In selecting Joe Lieberman as his running mate, Al Gore gave notice that for the first time in 20 years, Democrats will contest Republicans for the God vote.

In Lieberman, the Democrats have an authentic advocate of what might broadly be described as the Judeo-Christian moral tradition. Tactically speaking, this is a smart move. It effectively inoculates the Gore ticket against charges that dogged the party since the days of another devout and defeated presidential candidate, George McGovern: namely, that the party had embraced an atheistic worldview.

But, in exhibiting their rectitude, the Democrats are tacitly accepting a brand of morality that ties the hands of governments. This morality, which has been ascendant since the Reagan administration, values avoiding evil over attempting the good; it concerns itself primarily with acts and only secondarily with relationships. And, because it views social problems primarily as an accretion of individual sin, it offers little justification for collective action.

This privatistic view of morality plays directly into Republican hands by giving moral cover to the party's ongoing efforts to expand the prerogatives of business interests by reducing the power of the government. But changing the prevailing moral climate is a delicate task, especially for Democrats whose policies on crime and welfare have, for three decades, allowed Republicans to paint them as enemies of individual responsibility.

The cause is not lost, however, if the Democrats are willing to follow the path trod by Catholic moral theologians like Bernard Haring, whose innovative approach to Christian ethics helped revive that once moribund discipline and awaken Catholics to their social and political responsibilities.

Before the Second Vatican Council, which met in several sessions during the 1960s, moral teaching focused primarily on the rightness or wrongness of specific acts. Its chief aim was to steer those who sought counsel away from sin, and to put sinners back on the right side of God by prescribing the proper penance.

Toward that end, the church developed manuals that categorized sins by severity and suggested appropriate counsel and penances. A befuddled priest could leaf through their pages to determine whether lying was worse than stealing in much the way that a novice card player could consult Hoyle to find out whether a straight beat a flush.

The problems with these manuals were many. For one thing, they enforced the curious notion that the morality of an act could be determined before it occurred by men with no knowledge of the situation. They fostered an image of God as a hair-splitter and a bean counter. And they encouraged a minimalistic philosophy of salvation that placed less importance on the active--Love they neighbor!--than on the passive--Don't sin!

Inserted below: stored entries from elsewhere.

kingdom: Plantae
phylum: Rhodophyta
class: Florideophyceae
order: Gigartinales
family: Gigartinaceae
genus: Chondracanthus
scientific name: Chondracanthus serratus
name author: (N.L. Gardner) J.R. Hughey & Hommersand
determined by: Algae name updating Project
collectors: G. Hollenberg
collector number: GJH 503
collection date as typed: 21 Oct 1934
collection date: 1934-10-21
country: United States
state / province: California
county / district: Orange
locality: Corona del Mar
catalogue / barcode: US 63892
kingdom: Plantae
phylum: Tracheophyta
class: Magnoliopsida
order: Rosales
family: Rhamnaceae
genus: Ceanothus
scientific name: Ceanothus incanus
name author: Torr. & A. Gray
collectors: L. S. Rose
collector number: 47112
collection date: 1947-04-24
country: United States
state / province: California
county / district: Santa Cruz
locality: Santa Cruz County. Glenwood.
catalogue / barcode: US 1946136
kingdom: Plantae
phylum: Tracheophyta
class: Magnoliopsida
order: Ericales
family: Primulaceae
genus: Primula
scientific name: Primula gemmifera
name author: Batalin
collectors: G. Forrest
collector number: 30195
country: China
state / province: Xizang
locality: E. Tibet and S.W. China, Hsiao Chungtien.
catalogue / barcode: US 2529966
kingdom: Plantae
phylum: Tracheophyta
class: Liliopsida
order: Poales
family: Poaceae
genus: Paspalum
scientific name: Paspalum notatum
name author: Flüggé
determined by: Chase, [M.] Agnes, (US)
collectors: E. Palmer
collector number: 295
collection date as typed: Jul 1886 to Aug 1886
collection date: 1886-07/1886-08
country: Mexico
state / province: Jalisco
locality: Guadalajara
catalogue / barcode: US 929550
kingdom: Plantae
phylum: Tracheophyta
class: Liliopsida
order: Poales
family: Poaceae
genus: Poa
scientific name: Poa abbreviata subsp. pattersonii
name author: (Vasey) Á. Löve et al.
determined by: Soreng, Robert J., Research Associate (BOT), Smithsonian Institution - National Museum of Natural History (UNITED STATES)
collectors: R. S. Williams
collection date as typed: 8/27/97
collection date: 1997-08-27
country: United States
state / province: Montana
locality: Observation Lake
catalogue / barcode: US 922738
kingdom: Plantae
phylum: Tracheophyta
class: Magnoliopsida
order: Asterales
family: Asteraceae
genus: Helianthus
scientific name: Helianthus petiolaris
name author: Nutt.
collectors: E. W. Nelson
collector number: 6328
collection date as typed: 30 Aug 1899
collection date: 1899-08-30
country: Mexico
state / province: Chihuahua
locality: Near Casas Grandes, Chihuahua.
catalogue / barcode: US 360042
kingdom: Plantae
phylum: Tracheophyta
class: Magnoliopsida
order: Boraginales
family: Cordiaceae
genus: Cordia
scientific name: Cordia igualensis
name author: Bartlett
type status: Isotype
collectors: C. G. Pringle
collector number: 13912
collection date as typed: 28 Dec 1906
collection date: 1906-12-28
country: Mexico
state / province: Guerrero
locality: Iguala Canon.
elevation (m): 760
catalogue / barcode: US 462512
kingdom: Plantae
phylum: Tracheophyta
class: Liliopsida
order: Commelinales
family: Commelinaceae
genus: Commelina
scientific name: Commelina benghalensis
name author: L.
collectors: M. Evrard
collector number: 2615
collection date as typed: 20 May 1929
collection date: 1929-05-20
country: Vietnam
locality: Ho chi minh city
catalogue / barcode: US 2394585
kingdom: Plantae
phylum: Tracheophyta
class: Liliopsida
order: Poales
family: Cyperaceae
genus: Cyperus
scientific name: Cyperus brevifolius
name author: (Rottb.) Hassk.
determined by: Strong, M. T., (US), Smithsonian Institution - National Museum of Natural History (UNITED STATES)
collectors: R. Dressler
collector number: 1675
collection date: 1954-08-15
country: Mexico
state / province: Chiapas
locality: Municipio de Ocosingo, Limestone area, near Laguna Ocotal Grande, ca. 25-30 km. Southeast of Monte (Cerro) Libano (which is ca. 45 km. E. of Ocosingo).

But in the years leading up to the Council, Haring and others began to articulate a more complex kind of morality, one that downplayed the spiritual scorekeeping encouraged by the manuals and emphasized the overall moral quality of one's life. Salvation, in this view, was less a matter of avoiding sin than of loving as Jesus loved and serving as Jesus served.

The new theology, as reflected in the documents of the Council, required Christians to do something, to act on behalf of others, especially the oppressed and the outcast. Applied to politics, it provided the theological grounds for an activist government.

The new theology has been vigorously criticized by Catholic traditionalists, who charge that it is too lenient, that it pays insufficient attention to sin. But, in fact, Haring's theology is actually more demanding than the older variety because it enlarges the moral arena; it increases the extent to which each of us is held responsible for the other.

An activist philosophy of government does the same thing. Yet in political and ecclesial debates, conservatives are generally portrayed as rigorous in their thinking and disciplined in their behavior, while liberals are painted as lax in both regards.

Al Gore and Joe Lieberman have chosen to confront their image problem by attempting to persuade the public that by the standards of pre-conciliar morality, their ticket is at least as clean as the Republicans'. This emphasis on personal piety may win them an election, but unless they make the moral argument for a more activist government, they will have as difficult a time selling their initiatives--the prescription-drug plan, aggressive measures to support the public schools--as the Clintons had fixing the health care system.

If, as social critics keep telling us, Americans have become weary of their society's self-indulgence, if they are looking to introduce a little moral rigor into their lives, then now is the time for Democrats to say that good people do more than cultivate private gardens of virtue, and good government does more than stay out of the market's way.

The Catholic theologian Monika Helwig makes a distinction between living a "good" life and living a redemptive one. The latter, she says, is the higher moral calling, and if the Democrats want to out-virtue the Republicans, this is the ground on which they should plant their flag.